De control plane fungeert als het "brein" van een dataspace-connector en stelt ons in staat het grootste deel van de functionaliteiten van het dataspace-protocol uit te voeren. Het biedt onder andere authenticatie door een token te genereren dat een vastgestelde tijd geldig is en dat kan worden gebruikt voor verdere acties. Na authenticatie kunnen we catalogi bekijken, een onderhandeling starten met een andere connector (bijvoorbeeld als gegevensaanbieder) en eventueel overgaan tot een gegevensoverdracht.
De data plane fungeert als tegenhanger van de control plane voor een specifieke connector. Simpel gezegd volgt het de instructies van de control plane met betrekking tot gegevensoverdracht. Als het wordt gebruikt als consument, stelt het ons in staat directe gegevensdownloads uit te voeren of gegevens op te halen via API-requests van de data plane van een aanbieder.
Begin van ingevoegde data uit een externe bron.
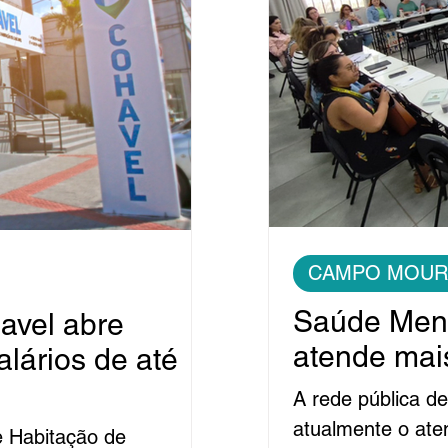
CAMPO MOUR
Saúde Men
vel abre
atende mai
lários de até
A rede pública d
atualmente o at
e Habitação de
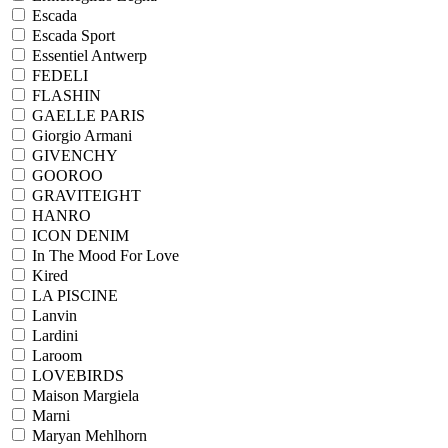
Escada
Escada Sport
Essentiel Antwerp
FEDELI
FLASHIN
GAELLE PARIS
Giorgio Armani
GIVENCHY
GOOROO
GRAVITEIGHT
HANRO
ICON DENIM
In The Mood For Love
Kired
LA PISCINE
Lanvin
Lardini
Laroom
LOVEBIRDS
Maison Margiela
Marni
Maryan Mehlhorn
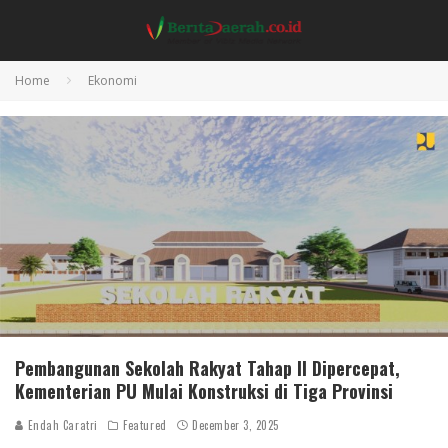
Home
Ekonomi
Pembangunan Sekolah Rakyat Tahap II Dipercepat,
Kementerian PU Mulai Konstruksi di Tiga Provinsi
Endah Caratri
Featured
December 3, 2025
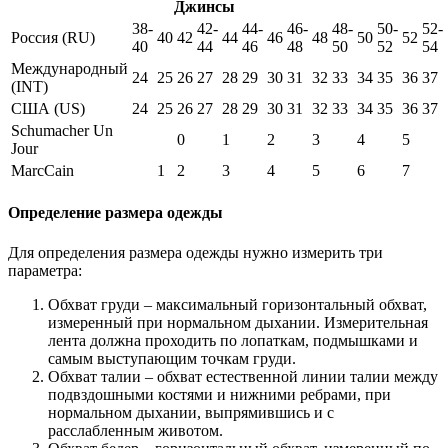
Джинсы
38-
42-
44-
46-
48-
50-
52-
Россия (RU)
40
42
44
46
48
50
52
40
44
46
48
50
52
54
Международный
24
25
26
27
28
29
30
31
32
33
34
35
36
37
(INT)
США (US)
24
25
26
27
28
29
30
31
32
33
34
35
36
37
Schumacher Un
0
1
2
3
4
5
Jour
MarcCain
1
2
3
4
5
6
7
Определение размера одежды
Для определения размера одежды нужно измерить три
параметра:
Обхват груди – максимальный горизонтальный обхват,
измеренный при нормальном дыхании. Измерительная
лента должна проходить по лопаткам, подмышками и
самым выступающим точкам груди.
Обхват талии – обхват естественной линии талии между
подвздошными костями и нижними ребрами, при
нормальном дыхании, выпрямившись и с
расслабленным животом.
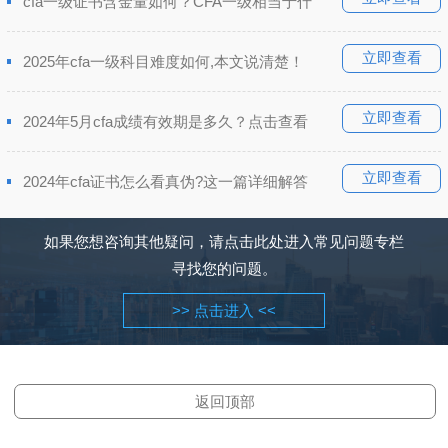
cfa一级证书含金量如何？CFA一级相当于什
立即查看
2025年cfa一级科目难度如何,本文说清楚！
立即查看
2024年5月cfa成绩有效期是多久？点击查看
立即查看
2024年cfa证书怎么看真伪?这一篇详细解答
如果您想咨询其他疑问，请点击此处进入常见问题专栏
寻找您的问题。
>> 点击进入 <<
返回顶部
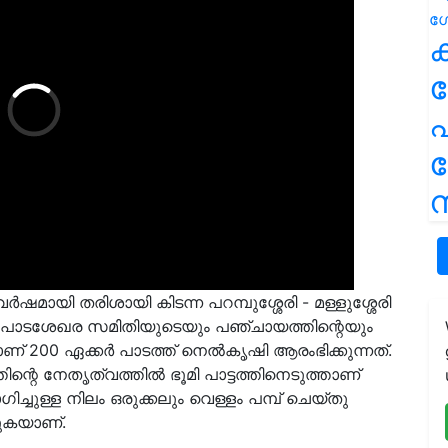
ക
പ
ന
ർഷമായി തരിശായി കിടന്ന പറമ്പുശ്ശേരി - മള്ളുശ്ശേരി
ു. പാടശേഖര സമിതിയുടെയും പഞ്ചായത്തിന്റെയും
 200 ഏക്കർ പാടത്ത് നെൽകൃഷി ആരംഭിക്കുന്നത്.
ിന്റെ നേതൃത്വത്തിൽ ഭൂമി പാട്ടത്തിനെടുത്താണ്
ിച്ചുള്ള നിലം ഒരുക്കലും വെള്ളം പമ്പ് ചെയ്തു
ുകയാണ്.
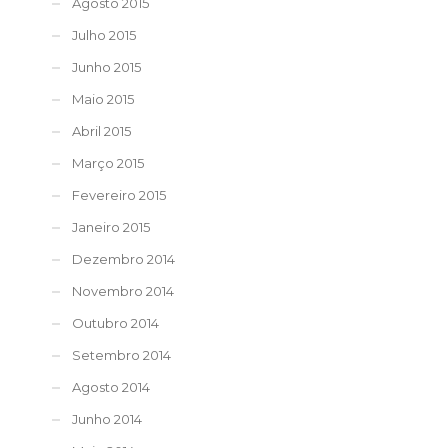
Agosto 2015
Julho 2015
Junho 2015
Maio 2015
Abril 2015
Março 2015
Fevereiro 2015
Janeiro 2015
Dezembro 2014
Novembro 2014
Outubro 2014
Setembro 2014
Agosto 2014
Junho 2014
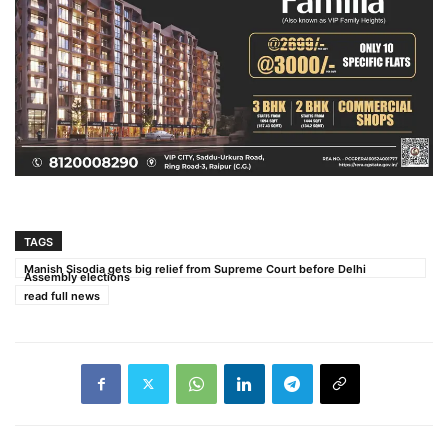
TAGS
Manish Sisodia gets big relief from Supreme Court before Delhi
Assembly elections
read full news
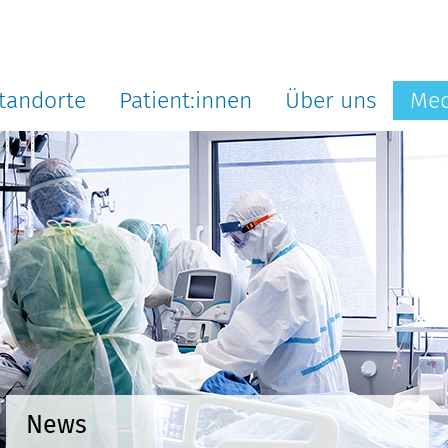
tandorte
Patient:innen
Über uns
Med
News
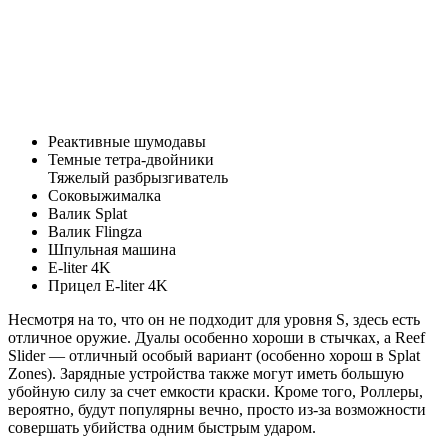
Реактивные шумодавы
Темные тетра-двойники
Тяжелый разбрызгиватель
Соковыжималка
Валик Splat
Валик Flingza
Шпульная машина
E-liter 4K
Прицел E-liter 4K
Несмотря на то, что он не подходит для уровня S, здесь есть
отличное оружие. Дуалы особенно хороши в стычках, а Reef
Slider — отличный особый вариант (особенно хорош в Splat
Zones). Зарядные устройства также могут иметь большую
убойную силу за счет емкости краски. Кроме того, Роллеры,
вероятно, будут популярны вечно, просто из-за возможности
совершать убийства одним быстрым ударом.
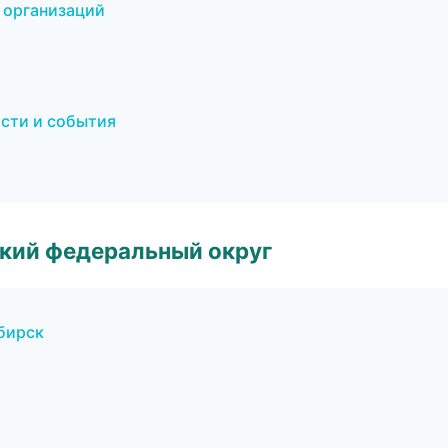
 организаций
ости и события
ский федеральный округ
бирск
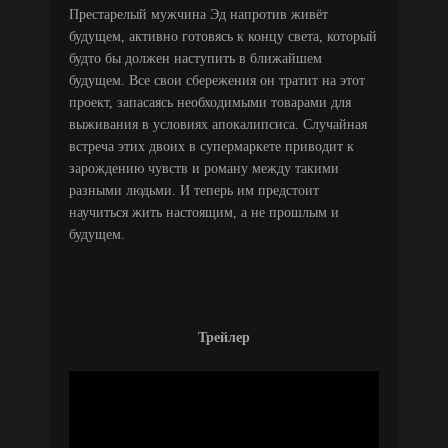
Престарелый мужчина Эд напротив живёт
будущем, активно готовясь к концу света, который
будто бы должен наступить в ближайшем
будущем. Все свои сбережения он тратит на этот
проект, запасаясь необходимыми товарами для
выживания в условиях апокалипсиса. Случайная
встреча этих двоих в супермаркете приводит к
зарождению чувств и роману между такими
разными людьми. И теперь им предстоит
научиться жить настоящим, а не прошлым и
будущем.
Трейлер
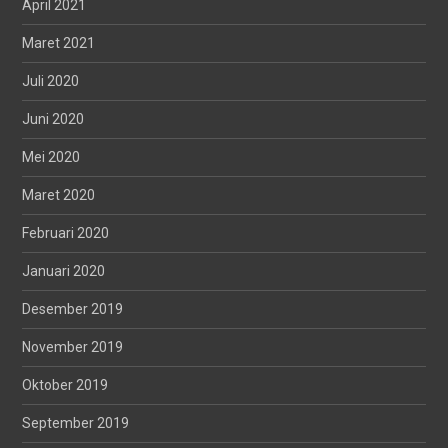
April 2021
Maret 2021
Juli 2020
Juni 2020
Mei 2020
Maret 2020
Februari 2020
Januari 2020
Desember 2019
November 2019
Oktober 2019
September 2019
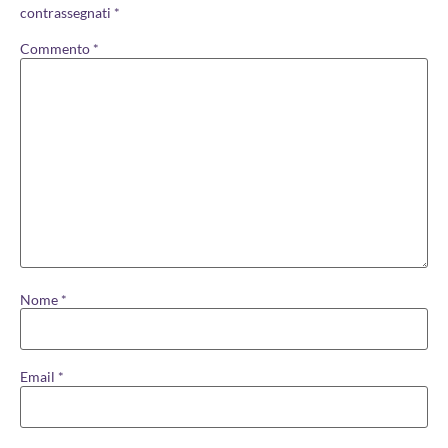
contrassegnati
*
Commento
*
Nome
*
Email
*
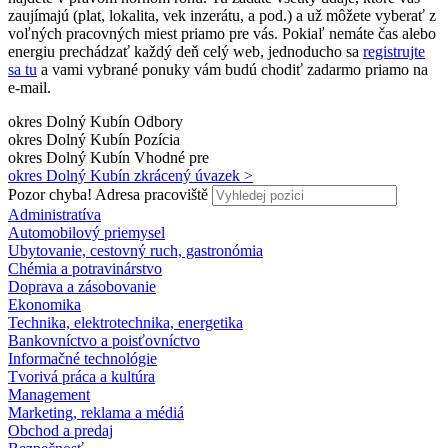
zaujímajú (plat, lokalita, vek inzerátu, a pod.) a už môžete vyberať z
voľných pracovných miest priamo pre vás. Pokiaľ nemáte čas alebo
energiu prechádzať každý deň celý web, jednoducho sa
registrujte
sa tu
a vami vybrané ponuky vám budú chodiť zadarmo priamo na
e-mail.
okres Dolný Kubín
Odbory
okres Dolný Kubín
Pozícia
okres Dolný Kubín
Vhodné pre
okres Dolný Kubín
zkrácený úvazek >
Pozor chyba!
Adresa pracoviště
Administratíva
Automobilový priemysel
Ubytovanie, cestovný ruch, gastronómia
Chémia a potravinárstvo
Doprava a zásobovanie
Ekonomika
Technika, elektrotechnika, energetika
Bankovníctvo a poisťovníctvo
Informačné technológie
Tvorivá práca a kultúra
Management
Marketing, reklama a médiá
Obchod a predaj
De wallet bevat de verifieerbare referenties voor elke deelnemer binnen de dataspace. Een deelnemer kan aan meerdere connectors worden gekoppeld, maar andersom is dit niet het geval. Een centrale wallet (of meerdere wallets) geeft referenties uit aan deelnemers binnen het dataspace-ecosysteem.
In deze sectie beschrijven we de kernstappen die nodig zijn voor een gegevensoverdracht tussen twee connectors die afzonderlijk optreden als consument en aanbieder.
We laten zien hoe regels kunnen worden gewijzigd voor de dataset BravoHTTPBin
van Bravo
. Je kunt vrijelijk toestemmingen en verboden toevoegen.
In de Registry
binnen de control plane van een connector kunnen we de lijst vinden van gegevensbronnen die worden aangeboden door de huidige connector en de externe connectors waarvan onze connector op de hoogte is.
In het voorbeeld zien we de dataset Bravo HTTPBin
dat toebehoort aan de consument Bravo
evenals Kadaster Percelen
en Alfa HTTPBin
die toebehoren aan Alfa
.
De onderhandeling over een contract met betrekking tot een specifiek dataproduct omvat meerdere stappen tussen de consument en aanbieder. Eerst stuurt de consument Bravo
een onderhandelingsverzoek naar de aanbieder Alfa
zoals hieronder weergegeven.
Nu beslist de aanbieder Alfa
of hij de ontvangen onderhandeling van Bravo
wil accepteren.
Bij acceptatie, en na ondertekening en tegenondertekening op beide control planes, mag Bravo
uiteindelijk de gegevensoverdracht aanvragen zoals in de volgende afbeelding wordt getoond.
Zodra de consument de overdracht aanvraagt bij de aanbieder, wordt de overdracht als gestart beschouwd en blijft "open" totdat deze door een van de betrokken partijen als Beëindigd
of Voltooid
wordt gemarkeerd.
Wat betekent "open"? Het betekent dat daadwerkelijke gegevensoverdrachten kunnen worden uitgevoerd tussen de data planes van de consument en aanbieder. Om echt gegevens van aanbieder Alfa
naar consument Bravo
te verplaatsen, moeten we authenticeren op de interface van de data plane van de consument en een specifiek HTTP-verzoek doorsturen naar de API van de aanbieder. In dit geval gebruiken we de OGC API-endpoint die beschikbaar is via de Kadaster data plane van Alfa
om een verzameling Nederlandse gebouwen op te vragen.